When Butler became the first woman to become president for the club, she was pivotal in steering it through the Covid-19 pandemic.
That was a major challenge for every club out there, but even amongst that she praised Inverness Craig Dunain’s attitude towards equality, with it being one of first clubs in the region to have a committee split 50/50 between men and women.
She said it’s important to go against the grain, explaining: “Even when I first stood as president, there was someone who said that the club wasn’t ready for a female president. Not too long after they came back to me and said ‘actually, we are’.”
In a video posted on the club’s social channels for International Women’s Day, players and committee members celebrated Butler, in her role as mentor, friend, role model and saying that the club “would be entirely lost without her”.
Butler herself takes a different approach though, commenting: “I don't feel like I'm inspirational. I am just someone who just gets on with it, but that video is the kind of thing that reminds you who and why you are doing it for.
“Whenever I'm feeling a bit low, I shall just play that to myself!”
Sailing has been far from smooth for Butler and the club, as Craig Dunain found itself fighting for facilities after being homeless for more than 20 years.
Hopes to find a new home in the planned new pitch and facilities planned to be built at UHI Inverness have been shattered after the project – which received planning permission in 2023 – stalled due to an increase in costs.

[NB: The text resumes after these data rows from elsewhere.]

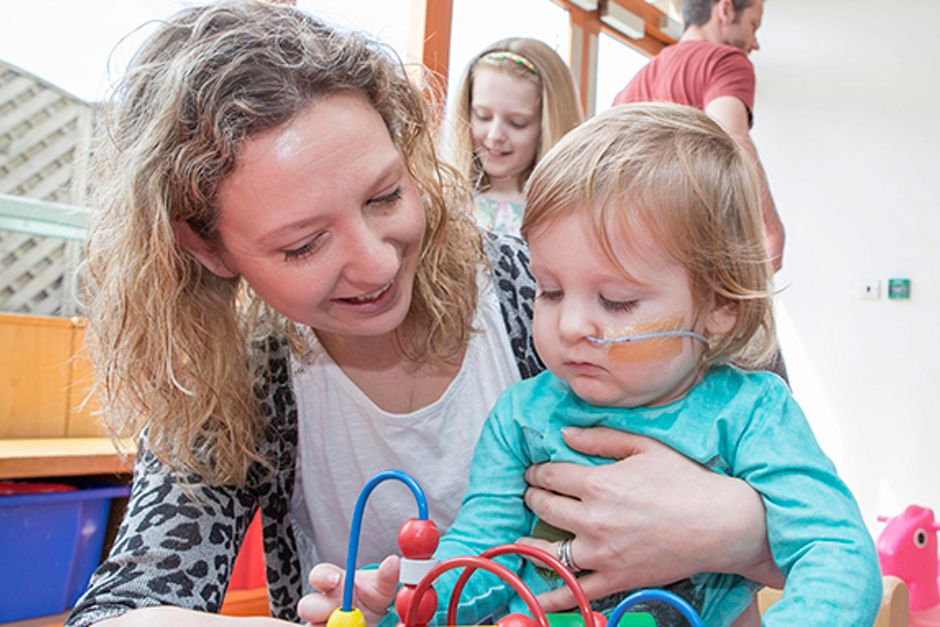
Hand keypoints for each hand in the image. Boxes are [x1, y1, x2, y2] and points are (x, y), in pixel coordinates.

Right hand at [297, 556, 399, 626]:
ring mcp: (321, 625)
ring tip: (354, 626)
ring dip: (326, 626)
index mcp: (333, 584)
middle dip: (316, 609)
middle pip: (307, 606)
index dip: (323, 577)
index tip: (335, 580)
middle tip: (337, 614)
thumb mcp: (383, 587)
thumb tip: (393, 562)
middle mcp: (322, 607)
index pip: (319, 575)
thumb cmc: (376, 597)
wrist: (382, 621)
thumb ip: (386, 577)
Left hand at [517, 427, 781, 611]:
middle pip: (543, 507)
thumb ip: (601, 439)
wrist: (720, 524)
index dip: (536, 472)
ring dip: (531, 542)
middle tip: (532, 496)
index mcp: (597, 484)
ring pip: (549, 549)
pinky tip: (533, 595)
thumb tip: (565, 434)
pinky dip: (552, 596)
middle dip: (533, 497)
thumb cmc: (686, 481)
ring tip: (524, 539)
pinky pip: (574, 592)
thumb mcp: (644, 446)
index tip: (534, 472)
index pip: (548, 476)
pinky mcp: (615, 579)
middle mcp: (593, 519)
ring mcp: (602, 553)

The continuous battle to secure adequate facilities for the club, and a vital space for its survival, has been taking a toll on Butler and the committee, becoming one of the reasons behind her decision to step down with the president’s role taken up by Richard Keel.
“What was really consuming was not the running of the club itself, it was dealing with the local authority,” she said.

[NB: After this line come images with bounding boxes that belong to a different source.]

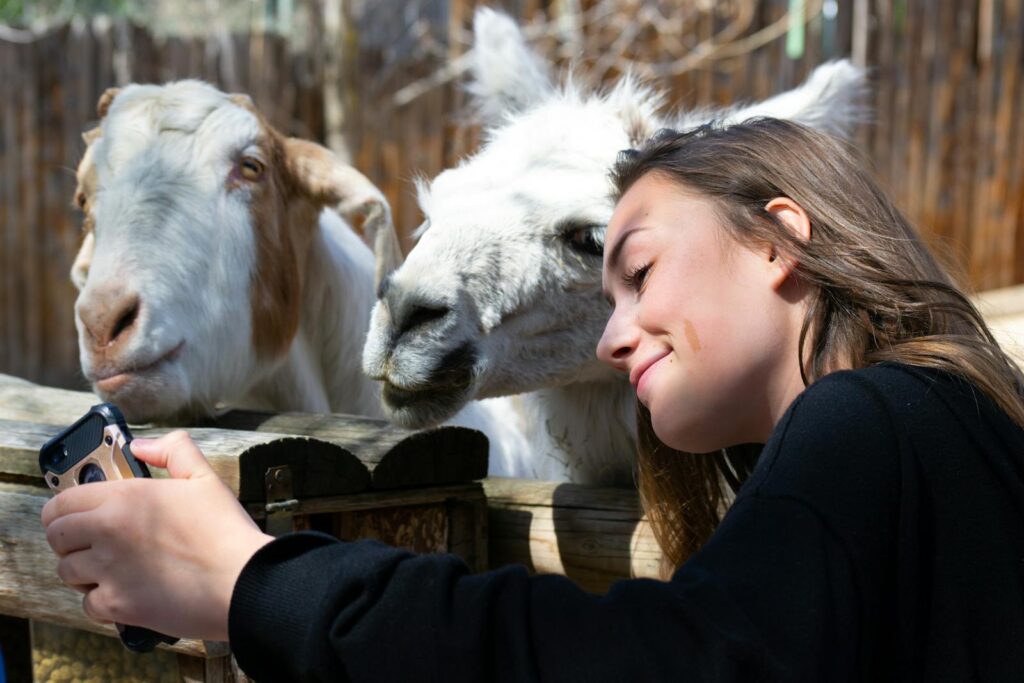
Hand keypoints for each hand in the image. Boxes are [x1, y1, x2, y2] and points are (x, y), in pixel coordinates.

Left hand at [41, 431, 272, 641]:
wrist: (242, 581)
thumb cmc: (226, 531)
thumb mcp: (205, 477)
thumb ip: (173, 450)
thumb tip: (141, 446)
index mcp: (126, 497)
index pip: (63, 501)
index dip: (62, 508)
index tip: (71, 514)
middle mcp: (108, 531)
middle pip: (56, 536)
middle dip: (67, 539)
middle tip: (88, 541)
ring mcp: (109, 570)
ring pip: (66, 572)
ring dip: (82, 571)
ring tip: (106, 569)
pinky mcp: (117, 604)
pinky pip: (88, 605)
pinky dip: (101, 601)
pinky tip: (123, 592)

“The lack of responses to phone calls and emails, and the broken promises, that absolutely wore me down.
“Forever trying to arrange meetings, seeing investment in other clubs around the country and Inverness Craig Dunain left with nothing – it did really hurt, because the region needs that choice.

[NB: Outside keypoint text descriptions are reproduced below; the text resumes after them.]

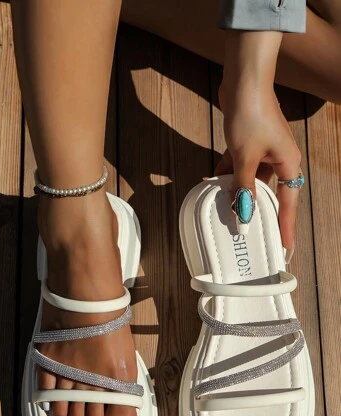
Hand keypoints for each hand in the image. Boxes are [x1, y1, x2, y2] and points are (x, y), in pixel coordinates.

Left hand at [216, 31, 301, 255]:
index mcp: (288, 164)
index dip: (286, 226)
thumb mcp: (245, 157)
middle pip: (269, 193)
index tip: (285, 247)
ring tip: (226, 211)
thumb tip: (244, 215)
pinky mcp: (247, 142)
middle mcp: (279, 159)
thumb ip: (243, 188)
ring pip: (250, 179)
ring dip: (237, 191)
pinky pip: (239, 165)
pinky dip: (227, 174)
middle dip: (256, 210)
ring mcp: (263, 150)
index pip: (288, 203)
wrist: (243, 80)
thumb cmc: (251, 116)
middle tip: (249, 232)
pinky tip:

“We're a little grassroots club, and it’s not just about winning games, it’s so much more than that. It's about developing people’s skills, inclusivity and the joy of rugby. It's about more than just the game.”
For her, it was a hard choice to step away from her committee role, likening her departure to grieving.
“It was like a loss – my whole life had been about the club really,” she admitted.
“Every spare minute was spent doing stuff for the club, so when I lost that it was hard to peel back layers, and it was really hard still being involved as a coach and player.
“However, it was the right time, and I felt ready. I hadn't felt ready – physically and mentally – before. It was a relief to just tell everyone.
“I'd written my leaving speech so many times and scribbled it up and wrote it up. How do you put into words how a club feels, something that has just given you so much?”
Although time has come for her to walk towards a new direction, Butler said she will be still very much involved with the club, adding: “I have not given up completely! If they need a super-sub I’ll still be playing occasionally, if it doesn’t clash with match officiating duties.
“I am very fond of the club, and how it survives despite everything that's been thrown at it.
“The support of all the players – I think that's what keeps us all together and keeps us going. However rubbish I sometimes felt before going training, I always felt a hundred times better after.
“It’s been amazing for that, and for all the people I met along the way.
“I'm like a piece of rock. You'll cut me in half and they'll see written ICD in it! Once a Craig Dunain player, always a Craig Dunain player.”